Add Flow Cadence to Your wagmi App

This tutorial demonstrates how to enhance your existing wagmi/RainbowKit application with Flow Cadence capabilities. By integrating the Flow Client Library (FCL) with your EVM stack, you can unlock powerful features like batch transactions with a single signature.

Video Overview

Objectives

After completing this guide, you'll be able to:

• Add FCL to your existing wagmi/RainbowKit application
• Configure FCL to work alongside your EVM wallet connections
• Implement batch transactions that execute multiple EVM calls in a single Cadence transaction
• Display both Cadence and EVM addresses in your application

Prerequisites

Next.js and Modern Frontend Development

This tutorial uses Next.js. You don't need to be an expert, but it's helpful to be comfortable with development using a current React framework. You'll be on your own to select and use a package manager, manage Node versions, and other frontend environment tasks. If you don't have your own preference, you can just follow along with us and use npm.
----
* CHECK YOUR UNDERSTANDING:
- a) Answer these from the Flow Cadence tutorial:
(i) What library gets added to the EVM stack?
(ii) Which framework does the tutorial use?
(iii) Which package manager can you use if you have no preference?
- b) Copy word for word the part of the Flow Cadence tutorial starting at "Add Flow Cadence" and ending at "a single signature.".
The rows come from a separate source.
----
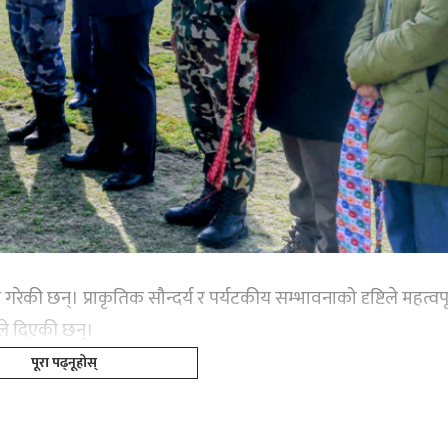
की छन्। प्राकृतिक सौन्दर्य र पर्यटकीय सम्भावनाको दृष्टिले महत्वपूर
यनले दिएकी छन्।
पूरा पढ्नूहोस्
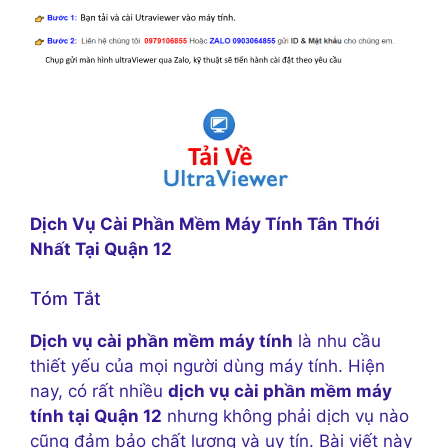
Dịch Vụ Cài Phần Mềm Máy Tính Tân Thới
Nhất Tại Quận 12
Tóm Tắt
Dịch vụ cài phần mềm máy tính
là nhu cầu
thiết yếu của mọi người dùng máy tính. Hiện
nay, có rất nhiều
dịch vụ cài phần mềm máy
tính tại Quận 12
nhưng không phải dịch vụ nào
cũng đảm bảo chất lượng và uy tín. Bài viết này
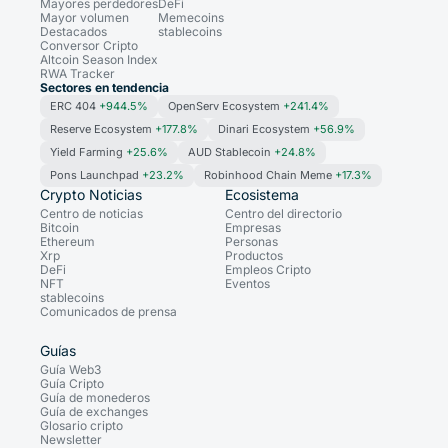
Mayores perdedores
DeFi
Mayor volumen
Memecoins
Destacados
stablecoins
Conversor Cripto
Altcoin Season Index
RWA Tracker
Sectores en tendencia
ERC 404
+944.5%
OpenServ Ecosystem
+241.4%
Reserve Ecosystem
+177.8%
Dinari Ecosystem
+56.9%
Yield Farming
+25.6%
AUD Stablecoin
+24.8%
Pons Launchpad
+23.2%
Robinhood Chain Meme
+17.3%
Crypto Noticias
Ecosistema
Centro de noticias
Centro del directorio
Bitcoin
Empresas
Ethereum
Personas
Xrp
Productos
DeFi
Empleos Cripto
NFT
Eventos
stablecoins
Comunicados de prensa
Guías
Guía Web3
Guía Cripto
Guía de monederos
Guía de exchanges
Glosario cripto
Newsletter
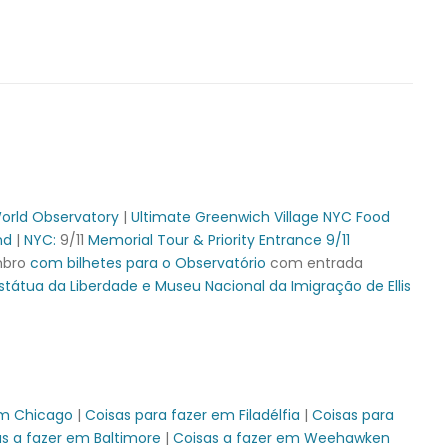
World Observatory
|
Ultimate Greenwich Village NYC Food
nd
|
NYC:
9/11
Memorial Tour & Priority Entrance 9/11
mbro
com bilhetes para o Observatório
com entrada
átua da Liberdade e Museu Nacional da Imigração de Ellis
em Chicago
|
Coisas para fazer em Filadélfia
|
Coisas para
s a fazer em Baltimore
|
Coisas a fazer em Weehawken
----
* OUTPUTS FOR THE TASKS:
- a)
(i) The Flow Client Library (FCL)
(ii) Next.js
(iii) npm

- b)
Add Flow Cadence to Your wagmi App

This tutorial demonstrates how to enhance your existing wagmi/RainbowKit application with Flow Cadence capabilities. By integrating the Flow Client Library (FCL) with your EVM stack, you can unlock powerful features like batch transactions with a single signature.